So whatever happened to the art of having fun?
And I don’t mean in that banal, Fast and the Furious ‘Don’t take it too seriously’ kind of vain, as a wonderful excuse to prep up a boring ass film you’ve seen a million times before. I mean the pure, adrenaline-soaked insanity that comes out of real, honest-to-goodness creativity and effort?
Thankfully it’s making a comeback. Guardians of the Galaxy had it, and Fury Road has it in buckets full.
The Mad Max movies kind of follows a similar formula passed the first one. Our titular apathetic anti-hero (this time ‘round being played by Tom Hardy) gets dragged into a conflict he wants no part of, only to be forced to help them partly through his own interests.
In this instalment, he’s kidnapped by a cultish tribe called the War Boys to be used as a blood donor for one of their members, Nux (Nicholas Hoult). After this cult, and their patriarchal leader Immorten Joe (Hugh Keays-Byrne) is betrayed by one of his lieutenants Furiosa (Charlize Theron), Max manages to get free and is forced to help her transport Joe’s five wives to her home, which she believes will lead to their salvation.
As with the previous movies, a lot of real life parallel is used to characterise the world of Fury Road. Not so much be some diatribe on the themes and subjects it brings up, but in order to create an insane dystopian future that has way more of a weight. This time around, there’s an emphasis on patriarchal control and a lack of natural resources. Furiosa’s quest to get her matriarchal home and away from the tyrannical Joe is pretty on-the-nose as to who is causing the ruination and pain, but the movie is smart enough not to focus too heavily on these elements.

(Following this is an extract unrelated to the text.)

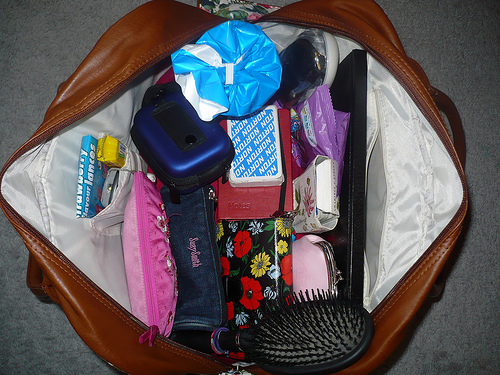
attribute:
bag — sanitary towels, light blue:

What does it focus on? Fun, fun, and absolute maniacal fun. This movie is like one travelling rock show, combined with a permanent guitar solo. The action is masterclass, and having few digital effects really adds to the experience. This movie is an absolute thrill ride, led by the competent action stars of Hardy and Theron, who hit every beat they can, while also carrying the movie through what little plot there actually is.

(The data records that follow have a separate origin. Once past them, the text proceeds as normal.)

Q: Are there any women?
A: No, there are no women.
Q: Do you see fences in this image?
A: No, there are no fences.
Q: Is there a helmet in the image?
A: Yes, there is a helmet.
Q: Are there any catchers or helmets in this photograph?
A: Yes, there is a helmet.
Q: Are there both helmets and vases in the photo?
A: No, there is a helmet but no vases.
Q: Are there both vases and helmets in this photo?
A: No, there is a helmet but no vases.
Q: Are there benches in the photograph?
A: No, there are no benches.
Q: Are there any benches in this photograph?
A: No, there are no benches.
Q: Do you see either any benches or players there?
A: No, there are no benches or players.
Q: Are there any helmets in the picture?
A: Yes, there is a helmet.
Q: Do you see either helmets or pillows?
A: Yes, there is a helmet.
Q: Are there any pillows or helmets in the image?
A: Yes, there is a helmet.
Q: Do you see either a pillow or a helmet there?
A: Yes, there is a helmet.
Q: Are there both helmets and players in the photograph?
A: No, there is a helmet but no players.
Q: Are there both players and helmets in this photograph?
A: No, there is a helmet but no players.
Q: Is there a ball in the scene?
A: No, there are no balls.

If there’s any faults, I don’t think the flashbacks were really needed. They’re kind of cheesy, and while it’s good to see Max at a state of feral insanity, they’re not needed to characterise a pretty basic character. It’s Nux who gets the most completed arc that ties into the themes of the film, you don’t really need to deepen Max. That and sometimes the sound design isn’t too consistent. Sometimes you can hear the characters too clearly, sometimes you cannot hear them at all.
Despite all this, Mad Max: Fury Road is a clever, manic, and incredibly fun entry into the series well worth the 30 year wait. Believe the hype.